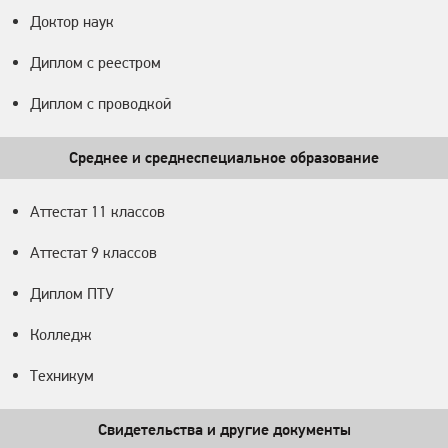
Доктор наук
Диплом с реестром
Диплом с проводкой
Среднее и среднеспециальное образование
Аттестат 11 классов
Аттестат 9 классов
Диплом ПТУ
Колледж
Техникум
Свидетельства и другие документы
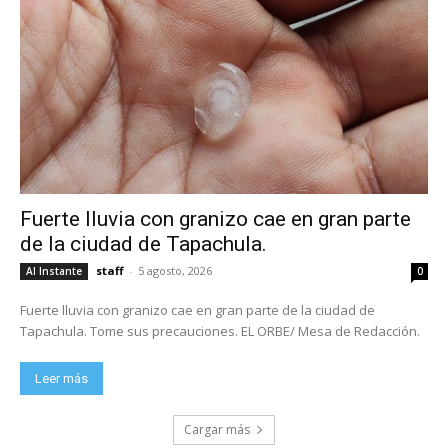
Fuerte lluvia con granizo cae en gran parte
de la ciudad de Tapachula.
staff
-
5 agosto, 2026
Al Instante
0
Fuerte lluvia con granizo cae en gran parte de la ciudad de
Tapachula. Tome sus precauciones. EL ORBE/ Mesa de Redacción.
Leer más
Cargar más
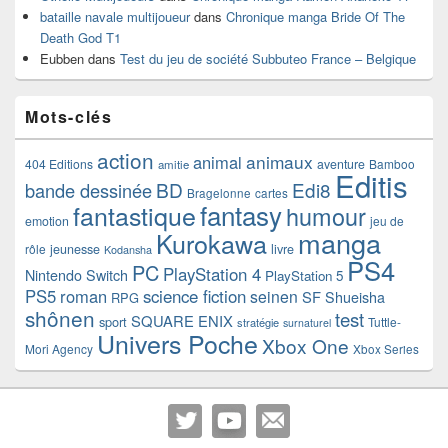
bataille navale multijoueur
dans
Chronique manga Bride Of The
Death God T1
Eubben
dans
Test du jeu de société Subbuteo France – Belgique
Mots-clés
action
animaux
animal
404 Editions
aventure
Bamboo
amitie
Editis
BD
Edi8
bande dessinée
Bragelonne
cartes
fantasy
fantastique
humour
emotion
jeu de
manga
Kurokawa
rôle
jeunesse
livre
Kodansha
PS4
PC
PlayStation 4
Nintendo Switch
PlayStation 5
PS5
roman
science fiction
seinen
SF
Shueisha
RPG
shônen
test
SQUARE ENIX
sport
Tuttle-
stratégie
surnaturel
Univers Poche
Xbox One
Mori Agency
Xbox Series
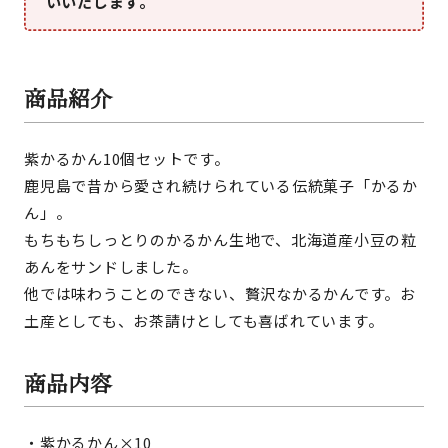
いいたします。
商品紹介
紫かるかん10個セットです。
鹿児島で昔から愛され続けられている伝統菓子「かるか
ん」。
もちもちしっとりのかるかん生地で、北海道産小豆の粒
あんをサンドしました。
他では味わうことのできない、贅沢なかるかんです。お
土産としても、お茶請けとしても喜ばれています。
商品内容
・紫かるかん×10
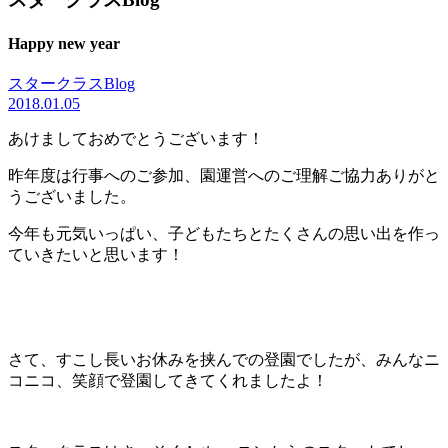
Happy new year
スタークラスBlog
2018.01.05
あけましておめでとうございます！
昨年度は行事へのご参加、園運営へのご理解ご協力ありがと
うございました。
今年も元気いっぱい、子どもたちとたくさんの思い出を作っ
ていきたいと思います！
さて、すこし長いお休みを挟んでの登園でしたが、みんなニ
コニコ、笑顔で登園してきてくれましたよ！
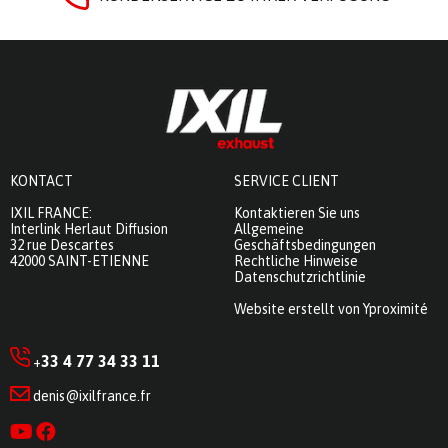
KONTACT
SERVICE CLIENT
IXIL FRANCE:
Kontaktieren Sie uns
Interlink Herlaut Diffusion
Allgemeine
32 rue Descartes
Geschäftsbedingungen
42000 SAINT-ETIENNE
Rechtliche Hinweise
Datenschutzrichtlinie
Website erstellt von Yproximité
33 4 77 34 33 11
+
denis@ixilfrance.fr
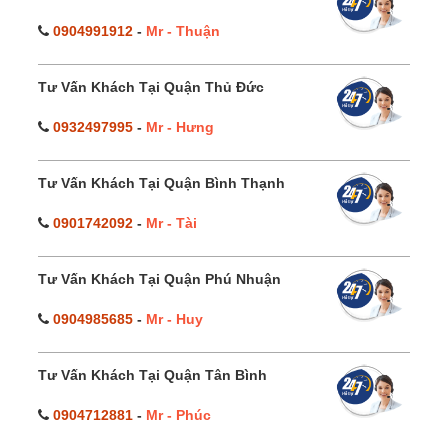
0904991912
-
Mr - Thuận
Tư Vấn Khách Tại Quận Thủ Đức
0932497995
-
Mr - Hưng
Tư Vấn Khách Tại Quận Bình Thạnh
0901742092
-
Mr - Tài
Tư Vấn Khách Tại Quận Phú Nhuận
0904985685
-
Mr - Huy
Tư Vấn Khách Tại Quận Tân Bình
0904712881
-
Mr - Phúc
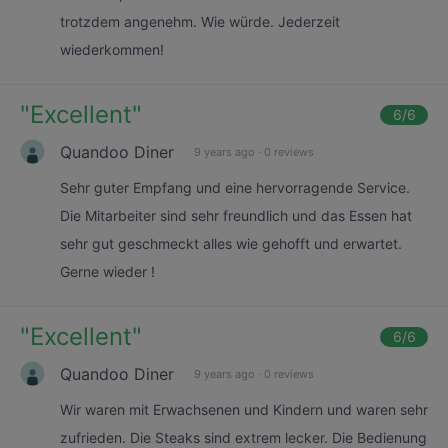
trotzdem angenehm. Wie würde. Jederzeit
wiederkommen!
"
Excellent
"
6
/6
Quandoo Diner
9 years ago
·
0 reviews
Sehr guter Empfang und eine hervorragende Service.
Die Mitarbeiter sind sehr freundlich und das Essen hat
sehr gut geschmeckt alles wie gehofft und erwartet.
Gerne wieder !
"
Excellent
"
6
/6
Quandoo Diner
9 years ago
·
0 reviews
Wir waren mit Erwachsenen und Kindern und waren sehr
zufrieden. Die Steaks sind extrem lecker. Die Bedienung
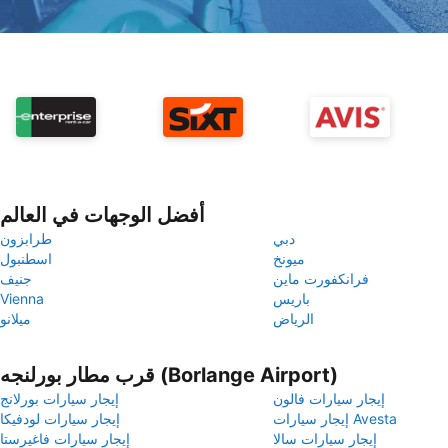
أفضل الوجهات في العالم
دبي
طرابزون
ميونخ
اسطنبول
فرانكفورت ماين
جنيف
باريس
Vienna
الرياض
ميلانو
قرب مطار بورلنجه (Borlange Airport)
إيجار سيارات فالون
إيجار سيارات بورلانج
إيجار سيارات Avesta
إيجار سيارات لودفيكا
إيجار سيارات سالا
إيجار سيارات فاغيرستا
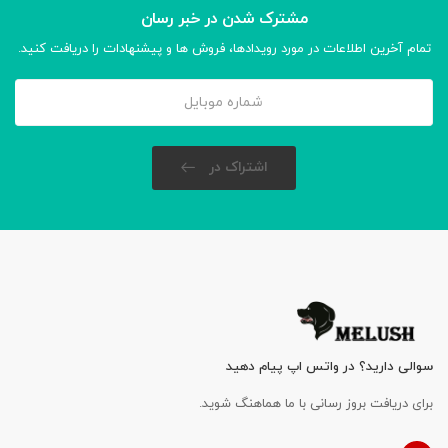
مشترک شدن در خبر رسان
تمام آخرین اطلاعات در مورد رویدادها، فروش ها و پیشنهادات را دریافت کنید.
اشتراک در
سوالی دارید؟ در واتس اپ پیام دهید
برای دریافت بروز رسانی با ما هماهنگ شوید.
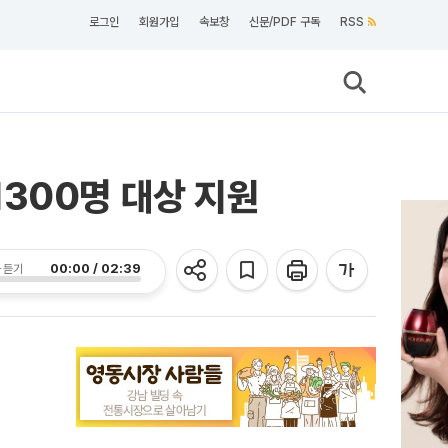
로그인
회원가입
속보창
신문/PDF 구독
RSS
300명 대상 지원
00:00 / 02:39
 듣기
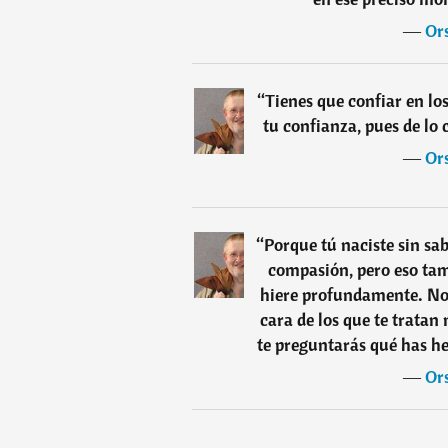
―
Or
“
Tienes que confiar en lo
tu confianza, pues de lo 
―
Or
“
Porque tú naciste sin sa
compasión, pero eso tamb
hiere profundamente. No 
cara de los que te tratan
te preguntarás qué has he
―
Or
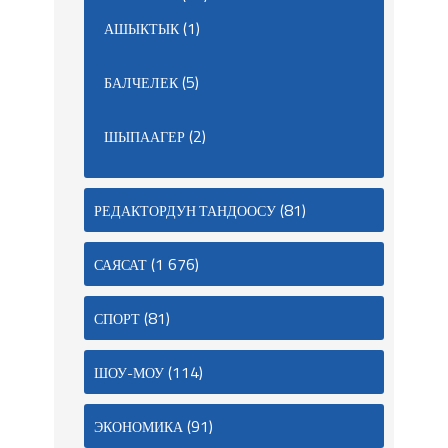
(1)
АШЫКТЫК
(5)
БАЛЧЕЛЕК
(2)
ШЫПААГЕР
(81)
РЕДАКТОРДУН ТАНДООСУ
(1 676)
САЯСАТ
(81)
СПОРТ
(114)
ШОУ-МОУ
(91)
ЭКОНОМИКА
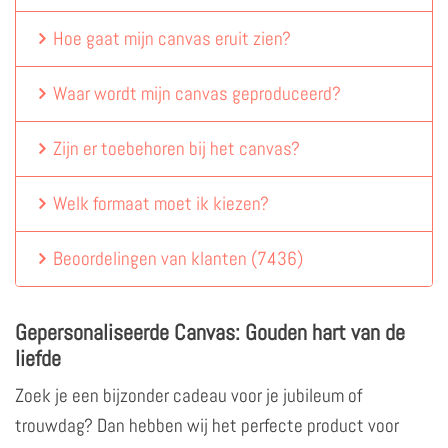
Hoe gaat mijn canvas eruit zien?
Waar wordt mijn canvas geproduceerd?
Zijn er toebehoren bij het canvas?
Welk formaat moet ik kiezen?
Beoordelingen van klanten
(
7436
)
Gepersonaliseerde Canvas: Gouden hart van de
liefde
Zoek je een bijzonder cadeau voor je jubileum of
trouwdag? Dan hebben wij het perfecte product voor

• • • • •

_WHAT TO PRODUCE_. Your answer must be an exact copy of the listing, minus its pictures.

_RESPONSE TO THE EXERCISE_.
Доктор наук
Диплом с реестром
Диплом с проводкой
Среднее и среднеспециальное образование
Аттестат 11 классов
Аттестат 9 классов
Диплом ПТУ
Колледж
Техникум
Свидетельства и другие документы
Fuerte lluvia con granizo cae en gran parte
de la ciudad de Tapachula.
staff
-
5 agosto, 2026
Al Instante
0
Fuerte lluvia con granizo cae en gran parte de la ciudad de
Tapachula. Tome sus precauciones. EL ORBE/ Mesa de Redacción.
Leer más
Cargar más
bataille navale multijoueur
dans
Chronique manga Bride Of The
Death God T1
Eubben
dans
Test du jeu de société Subbuteo France – Belgique
Mots-clés
action
animaux
animal
404 Editions
aventure
Bamboo
amitie
Editis
BD
Edi8
bande dessinée
Bragelonne
cartes
fantasy
fantastique
humour
emotion
jeu de
manga
Kurokawa
rôle
jeunesse
livre
Kodansha
PS4
PC
PlayStation 4
Nintendo Switch
PlayStation 5
PS5
roman
science fiction
seinen
SF
Shueisha
RPG
shônen
test
SQUARE ENIX
sport
Tuttle-
stratégie
surnaturel
Univers Poche
Xbox One
Mori Agency
Xbox Series
いいたします。
商品紹介
紫かるかん10個セットです。
鹿児島で昔から愛され続けられている伝統菓子「かるか
ん」。
もちもちしっとりのかるかん生地で、北海道産小豆の粒
あんをサンドしました。
他では味わうことのできない、贅沢なかるかんです。お
土産としても、お茶請けとしても喜ばれています。
商品内容
・紫かるかん×10
Happy new year
スタークラスBlog
2018.01.05
あけましておめでとうございます！
昨年度は行事へのご参加、園運営へのご理解ご協力ありがと
うございました。
今年も元気いっぱい、子どもたちとたくさんの思い出を作っ
ていきたいと思います！
さて、すこし長いお休みを挟んでの登園でしたが、みんなニ
コニコ、笑顔で登園してきてくれましたよ！
KONTACT
SERVICE CLIENT
IXIL FRANCE:
Kontaktieren Sie uns
Interlink Herlaut Diffusion
Allgemeine
32 rue Descartes
Geschäftsbedingungen
42000 SAINT-ETIENNE
Rechtliche Hinweise
Datenschutzrichtlinie
Website erstellt von Yproximité
33 4 77 34 33 11
+
denis@ixilfrance.fr
0904991912
-
Mr - Thuận
Tư Vấn Khách Tại Quận Thủ Đức
0932497995
-
Mr - Hưng
Tư Vấn Khách Tại Quận Bình Thạnh
0901742092
-
Mr - Tài
Tư Vấn Khách Tại Quận Phú Nhuận
0904985685
-
Mr - Huy
Tư Vấn Khách Tại Quận Tân Bình
0904712881
-
Mr - Phúc
trotzdem angenehm. Wie würde. Jederzeit
wiederkommen!
"
Excellent
"
6
/6
Quandoo Diner
9 years ago
·
0 reviews
Sehr guter Empfang und eine hervorragende Service.
Die Mitarbeiter sind sehr freundlich und das Essen hat
sehr gut geschmeckt alles wie gehofft und erwartet.
Gerne wieder !
"
Excellent
"
6
/6
Quandoo Diner
9 years ago
·
0 reviews
Wir waren mit Erwachsenen und Kindern und waren sehr
zufrieden. Die Steaks sind extrem lecker. Die Bedienung
أفضل الوجهات في العالم
دبي
طرابزون
ميونخ
اسطنبول
فرانكفورت ماين
جنيف
باريس
Vienna
الرياض
ميلانو
قرب مطار بورلنجه (Borlange Airport)
إيجار سيارات فالون
إيجار سيارات بورلانج
إيجار سيارات Avesta
إيجار سيارات لودفيكا
إيجار سيارات سالا
إيجار سيارات فاغيرستا
مشترک شدن در خبر رسان
تمام آخرین اطلاعات در مورد رویدادها، فروش ها و پیشنهادات را دریافت کنید.
اشتراک در
سوالی دارید؟ در واتس اپ پیام دهید
برای دریافت بروز رسانی با ما هماهنگ شوید.
로그인
회원가입
속보창
신문/PDF 구독
RSS
300명 대상 지원
00:00 / 02:39
 듣기
―
Or
“
Tienes que confiar en lo
tu confianza, pues de lo 
―
Or
“
Porque tú naciste sin sa
compasión, pero eso tamb
hiere profundamente. No 
cara de los que te tratan
te preguntarás qué has he
―
Or
(1)
АШЫКТЫК
(5)
БАЛЧЕЛЕК
(2)
ШЫПААГЕР
(81)
РЕДАКТОРДУН ТАНДООСУ
(1 676)
САЯСАТ
(81)
СПОРТ
(114)
ШОУ-МОУ
(91)
ЭКОНОМИКА
Hoe gaat mijn canvas eruit zien?
Waar wordt mijn canvas geproduceerd?
Zijn er toebehoren bij het canvas?
Welk formaat moet ik kiezen?
Beoordelingen van klanten
(
7436
)
Gepersonaliseerde Canvas: Gouden hart van de
liefde
Zoek je een bijzonder cadeau voor je jubileum of
trouwdag? Dan hebben wij het perfecte product voor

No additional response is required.